■ Records shown:
# # # # #
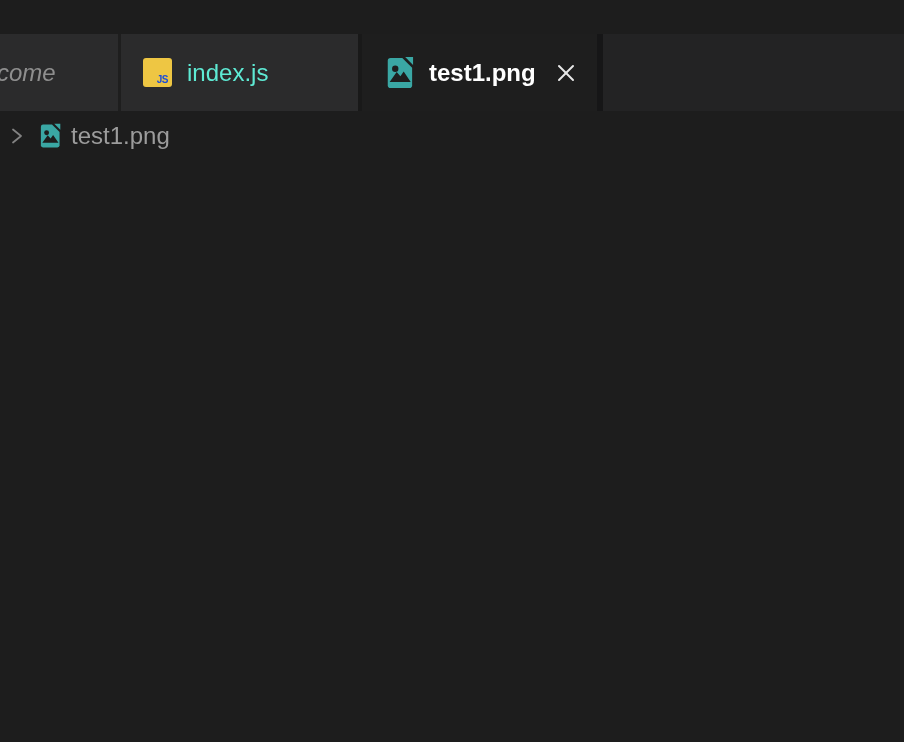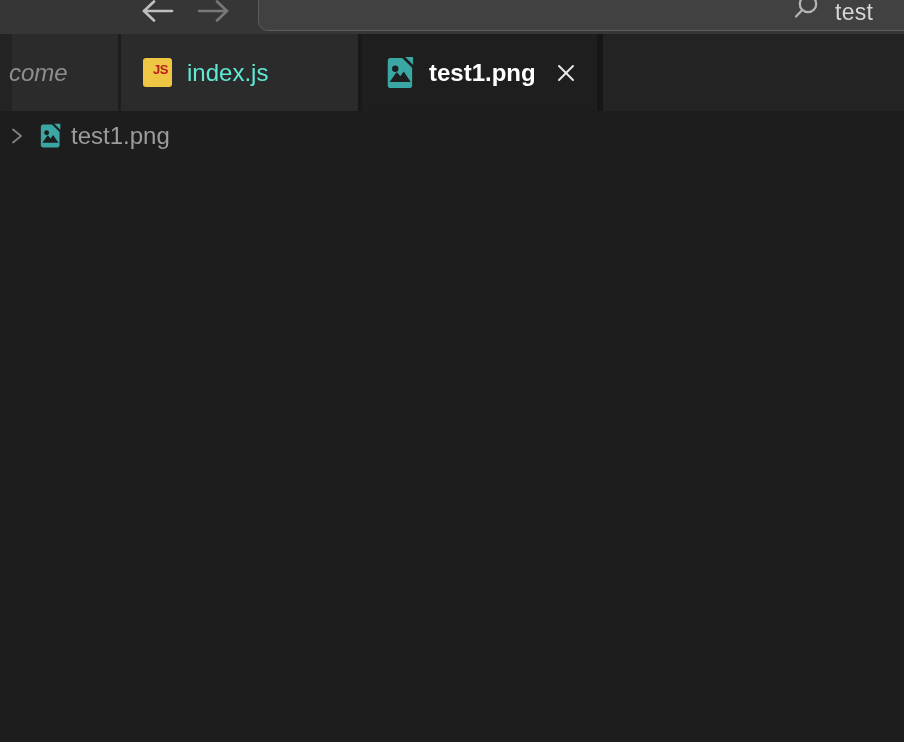--- a/index.html
+++ b/index.html
@@ -80,29 +80,6 @@
 
 <div class="screen">
 
-  <div class="titlebar">
-    <svg class="nav-arrow nav-back" viewBox="0 0 38 27">
-      <g fill="none" stroke="#c0c0c0" stroke-width="2.6" stroke-linecap="round" stroke-linejoin="round">
-        <line x1="5" y1="13" x2="33" y2="13"></line>
-        <polyline points="15,3.5 5,13 15,22.5"></polyline>
-      </g>
-    </svg>
-    <svg class="nav-arrow nav-forward" viewBox="0 0 38 27">
-      <g fill="none" stroke="#787878" stroke-width="2.6" stroke-linecap="round" stroke-linejoin="round">
-        <line x1="5" y1="13" x2="33" y2="13"></line>
-        <polyline points="23,3.5 33,13 23,22.5"></polyline>
-      </g>
-    </svg>
-    <div class="command-center">
-      <svg class="search-icon" viewBox="0 0 32 32">
-        <g fill="none" stroke="#b5b5b5" stroke-width="2.2" stroke-linecap="round">
-          <circle cx="17" cy="11" r="8.2"></circle>
-          <line x1="10.8" y1="17.5" x2="5" y2="23.5"></line>
-        </g>
-      </svg>
-      <span class="search-text">test</span>
-    </div>
-  </div>
 
   <div class="tabbar">
 

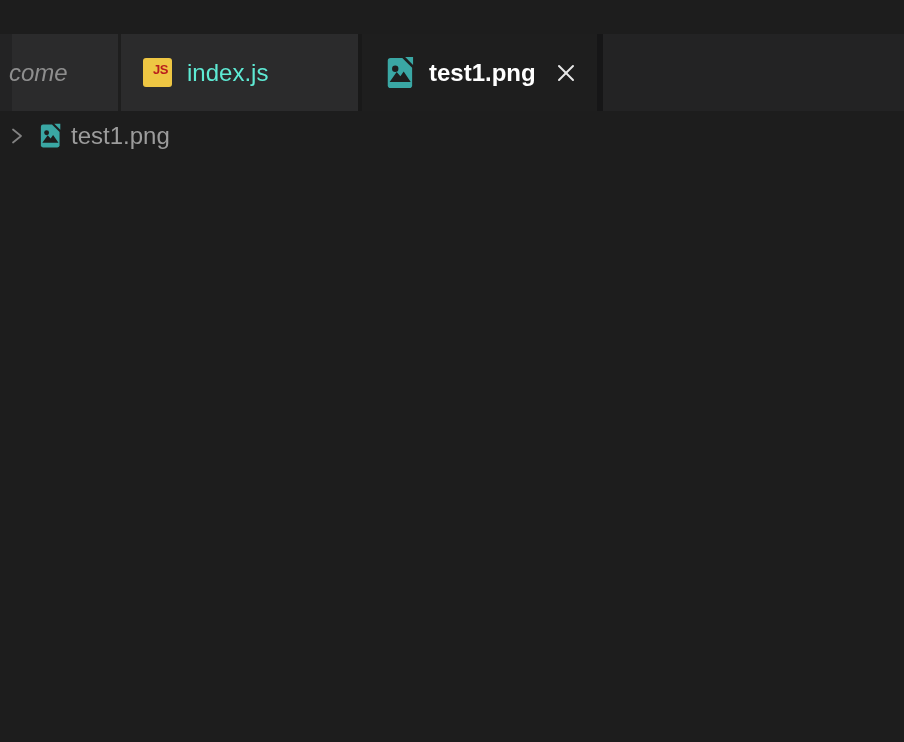--- a/index.html
+++ b/index.html
@@ -36,7 +36,7 @@
     position:absolute;top:0;height:77px;display:flex;align-items:center;
     box-sizing:border-box;font-size:24px;
   }
-  .tab-welcome{left:12px;width:118px;background:#2b2b2c;}
+  .tab-welcome{left:0;width:118px;background:#2b2b2c;}
   .tab-welcome .tab-label{
     font-style:italic;color:#8e8e8e;margin-left:-3px;white-space:nowrap;
   }

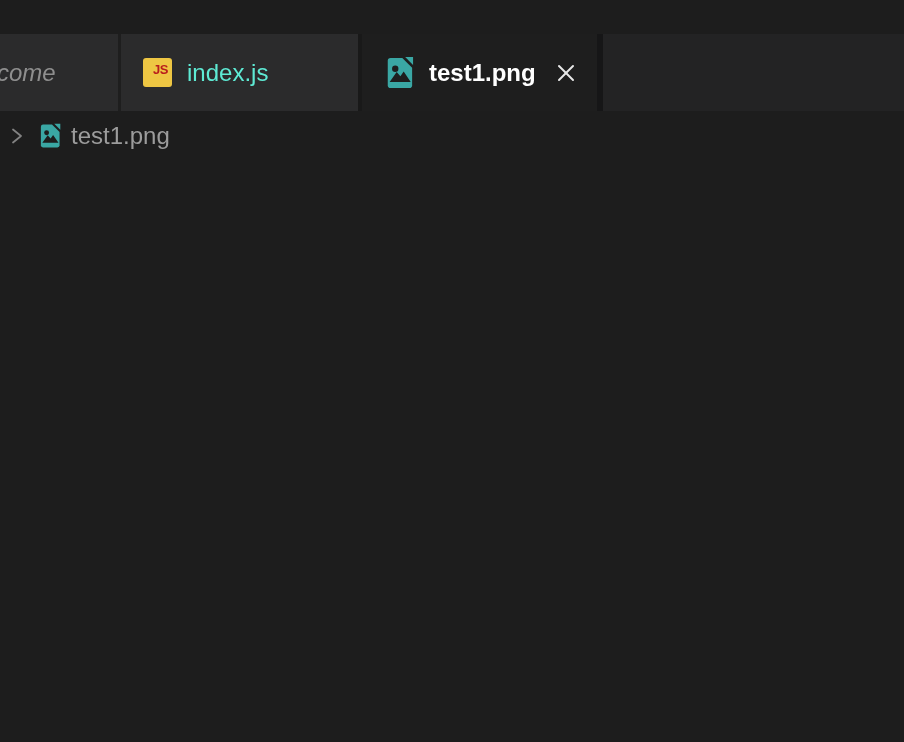--- a/index.html
+++ b/index.html
@@ -51,8 +51,8 @@
     border-radius:3px;flex:0 0 auto;
   }
   .js-icon span{
-    position:absolute;right:4px;bottom:10px;font-size:13px;font-weight:700;
-    color:#b91c1c;letter-spacing:-0.5px;
+    position:absolute;right:4px;bottom:2px;font-size:10px;font-weight:700;
+    color:#1d4ed8;letter-spacing:-0.5px;
   }
   .tab-active{left:362px;width:235px;background:#1e1e1e;padding-left:22px;}
   .tab-active .tab-label{

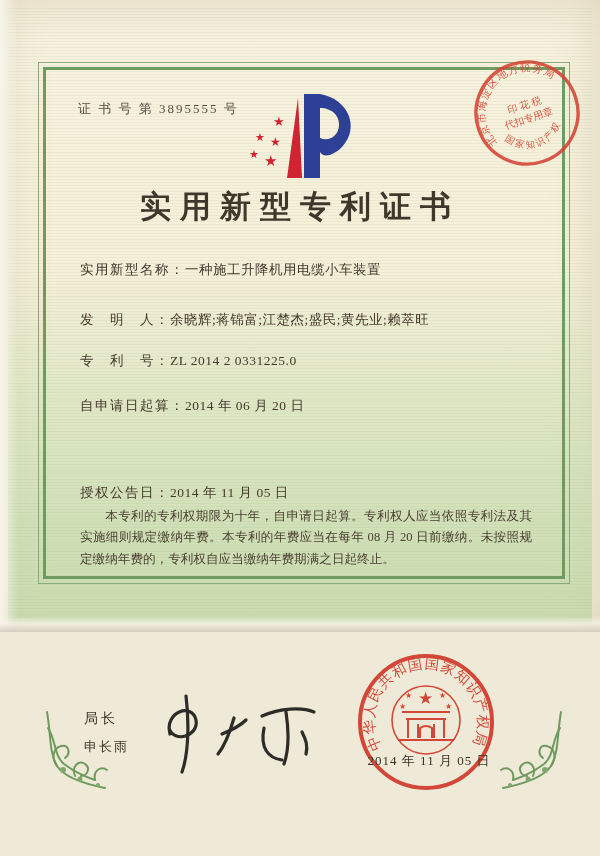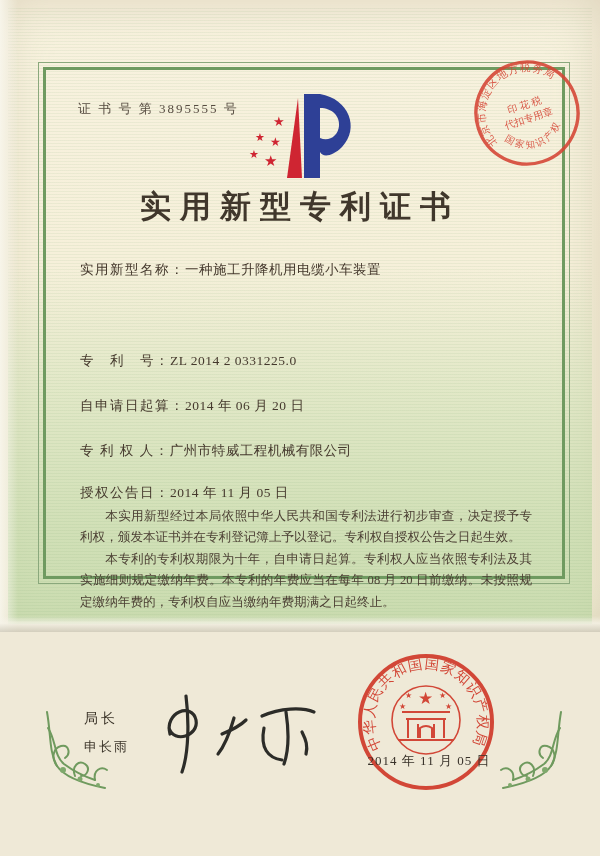--- a/index.html
+++ b/index.html
@@ -96,6 +96,9 @@
   <div class="field" style="top:261px">
     <span class="lab">实用新型名称：</span><span>一种施工升降机用电缆小车装置</span>
   </div>
+  <div class="field" style="top:311px">
+    <span class="lab">发　明　人：</span><span>余晓辉;蒋锦富;江楚杰;盛民;黄先业;赖萃旺</span>
+  </div>
   <div class="field" style="top:352px">
     <span class="lab">专　利　号：</span><span>ZL 2014 2 0331225.0</span>
   </div>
# # # # #
■ Work instructions:
Within the listing above, how many lines contain "background"? Please respond with the number and nothing else.

■ Exercise answer:
3